- _Your objective_
Reproduce the records word for word, apart from the images they contain.

-*-

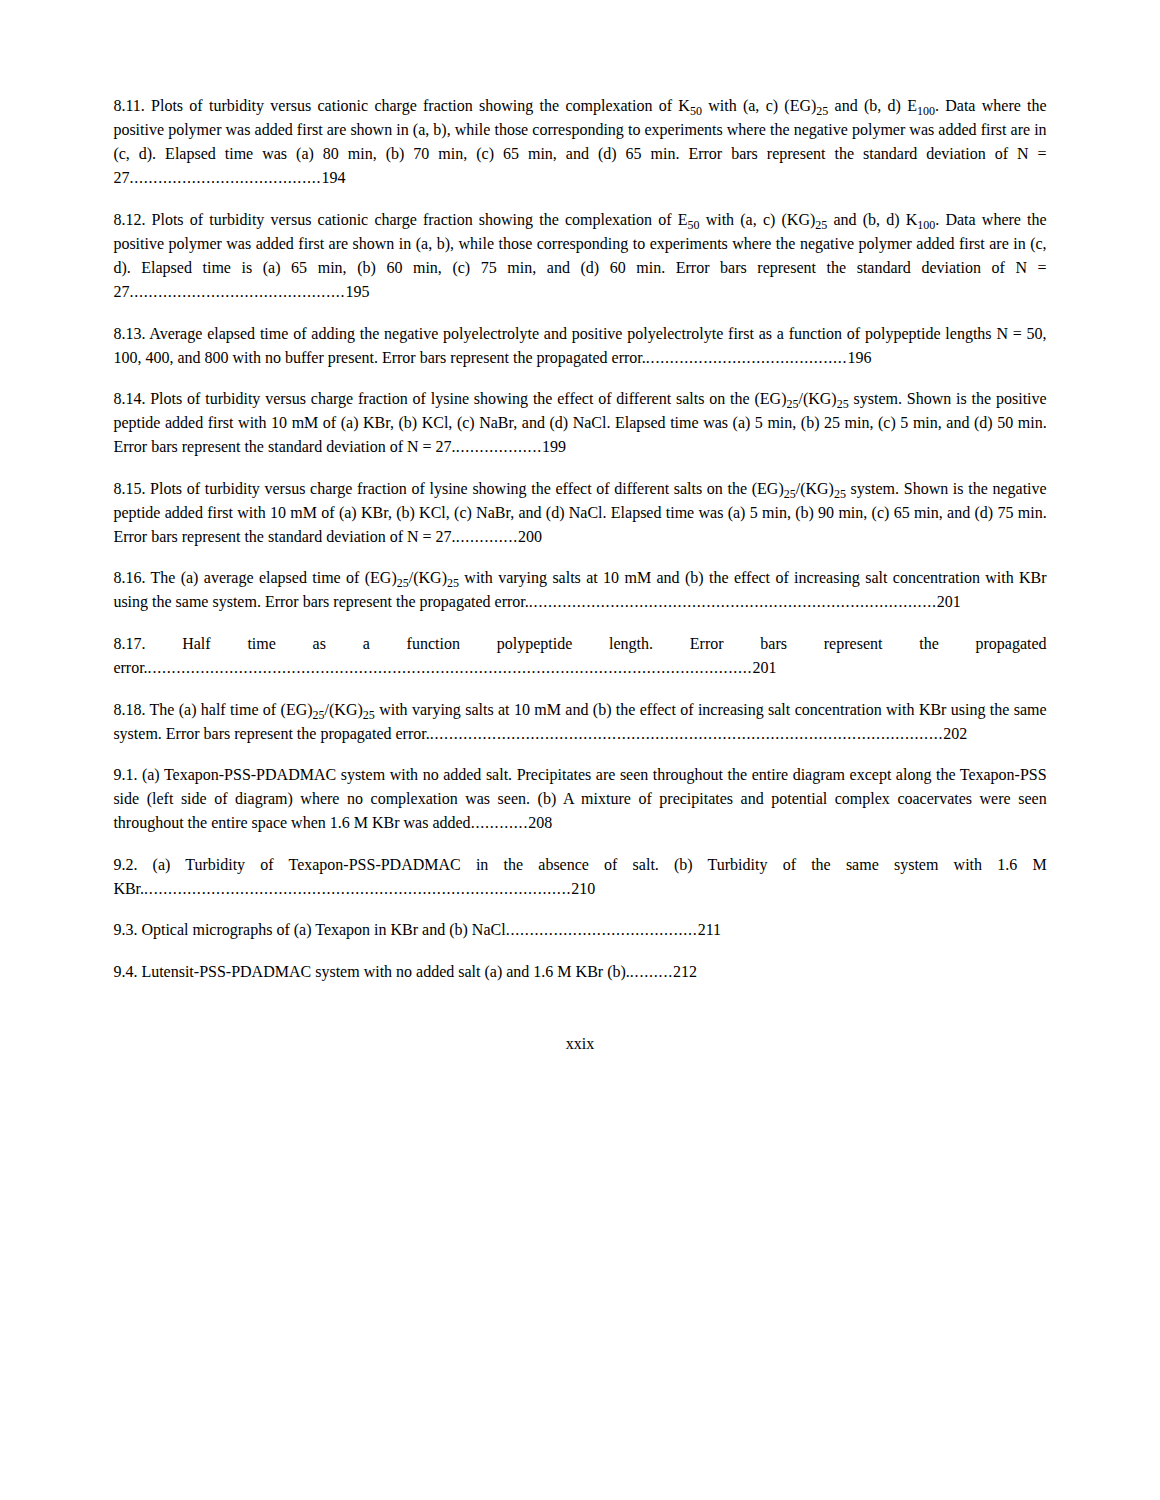8.11. Plots of turbidity versus cationic charge fraction showing the complexation of K50 with (a, c) (EG)25 and (b, d) E100. Data where the positive polymer was added first are shown in (a, b), while those corresponding to experiments where the negative polymer was added first are in (c, d). Elapsed time was (a) 80 min, (b) 70 min, (c) 65 min, and (d) 65 min. Error bars represent the standard deviation of N = 27........................................ 194
8.12. Plots of turbidity versus cationic charge fraction showing the complexation of E50 with (a, c) (KG)25 and (b, d) K100. Data where the positive polymer was added first are shown in (a, b), while those corresponding to experiments where the negative polymer added first are in (c, d). Elapsed time is (a) 65 min, (b) 60 min, (c) 75 min, and (d) 60 min. Error bars represent the standard deviation of N = 27............................................. 195
8.13. Average elapsed time of adding the negative polyelectrolyte and positive polyelectrolyte first as a function of polypeptide lengths N = 50, 100, 400, and 800 with no buffer present. Error bars represent the propagated error........................................... 196
8.14. Plots of turbidity versus charge fraction of lysine showing the effect of different salts on the (EG)25/(KG)25 system. Shown is the positive peptide added first with 10 mM of (a) KBr, (b) KCl, (c) NaBr, and (d) NaCl. Elapsed time was (a) 5 min, (b) 25 min, (c) 5 min, and (d) 50 min. Error bars represent the standard deviation of N = 27................... 199
8.15. Plots of turbidity versus charge fraction of lysine showing the effect of different salts on the (EG)25/(KG)25 system. Shown is the negative peptide added first with 10 mM of (a) KBr, (b) KCl, (c) NaBr, and (d) NaCl. Elapsed time was (a) 5 min, (b) 90 min, (c) 65 min, and (d) 75 min. Error bars represent the standard deviation of N = 27.............. 200
8.16. The (a) average elapsed time of (EG)25/(KG)25 with varying salts at 10 mM and (b) the effect of increasing salt concentration with KBr using the same system. Error bars represent the propagated error...................................................................................... 201
8.17. Half time as a function polypeptide length. Error bars represent the propagated error............................................................................................................................... 201
8.18. The (a) half time of (EG)25/(KG)25 with varying salts at 10 mM and (b) the effect of increasing salt concentration with KBr using the same system. Error bars represent the propagated error............................................................................................................ 202
9.1. (a) Texapon-PSS-PDADMAC system with no added salt. Precipitates are seen throughout the entire diagram except along the Texapon-PSS side (left side of diagram) where no complexation was seen. (b) A mixture of precipitates and potential complex coacervates were seen throughout the entire space when 1.6 M KBr was added............ 208
9.2. (a) Turbidity of Texapon-PSS-PDADMAC in the absence of salt. (b) Turbidity of the same system with 1.6 M KBr.......................................................................................... 210
9.3. Optical micrographs of (a) Texapon in KBr and (b) NaCl........................................ 211
9.4. Lutensit-PSS-PDADMAC system with no added salt (a) and 1.6 M KBr (b).......... 212
xxix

-*-

- _Solution to the exercise_
8.11. Plots of turbidity versus cationic charge fraction showing the complexation of K50 with (a, c) (EG)25 and (b, d) E100. Data where the positive polymer was added first are shown in (a, b), while those corresponding to experiments where the negative polymer was added first are in (c, d). Elapsed time was (a) 80 min, (b) 70 min, (c) 65 min, and (d) 65 min. Error bars represent the standard deviation of N = 27........................................ 194
8.12. Plots of turbidity versus cationic charge fraction showing the complexation of E50 with (a, c) (KG)25 and (b, d) K100. Data where the positive polymer was added first are shown in (a, b), while those corresponding to experiments where the negative polymer added first are in (c, d). Elapsed time is (a) 65 min, (b) 60 min, (c) 75 min, and (d) 60 min. Error bars represent the standard deviation of N = 27............................................. 195
8.13. Average elapsed time of adding the negative polyelectrolyte and positive polyelectrolyte first as a function of polypeptide lengths N = 50, 100, 400, and 800 with no buffer present. Error bars represent the propagated error........................................... 196
8.14. Plots of turbidity versus charge fraction of lysine showing the effect of different salts on the (EG)25/(KG)25 system. Shown is the positive peptide added first with 10 mM of (a) KBr, (b) KCl, (c) NaBr, and (d) NaCl. Elapsed time was (a) 5 min, (b) 25 min, (c) 5 min, and (d) 50 min. Error bars represent the standard deviation of N = 27................... 199
8.15. Plots of turbidity versus charge fraction of lysine showing the effect of different salts on the (EG)25/(KG)25 system. Shown is the negative peptide added first with 10 mM of (a) KBr, (b) KCl, (c) NaBr, and (d) NaCl. Elapsed time was (a) 5 min, (b) 90 min, (c) 65 min, and (d) 75 min. Error bars represent the standard deviation of N = 27.............. 200
8.16. The (a) average elapsed time of (EG)25/(KG)25 with varying salts at 10 mM and (b) the effect of increasing salt concentration with KBr using the same system. Error bars represent the propagated error...................................................................................... 201
8.17. Half time as a function polypeptide length. Error bars represent the propagated error............................................................................................................................... 201
8.18. The (a) half time of (EG)25/(KG)25 with varying salts at 10 mM and (b) the effect of increasing salt concentration with KBr using the same system. Error bars represent the propagated error............................................................................................................ 202
9.1. (a) Texapon-PSS-PDADMAC system with no added salt. Precipitates are seen throughout the entire diagram except along the Texapon-PSS side (left side of diagram) where no complexation was seen. (b) A mixture of precipitates and potential complex coacervates were seen throughout the entire space when 1.6 M KBr was added............ 208
9.2. (a) Turbidity of Texapon-PSS-PDADMAC in the absence of salt. (b) Turbidity of the same system with 1.6 M KBr.......................................................................................... 210
9.3. Optical micrographs of (a) Texapon in KBr and (b) NaCl........................................ 211
9.4. Lutensit-PSS-PDADMAC system with no added salt (a) and 1.6 M KBr (b).......... 212
xxix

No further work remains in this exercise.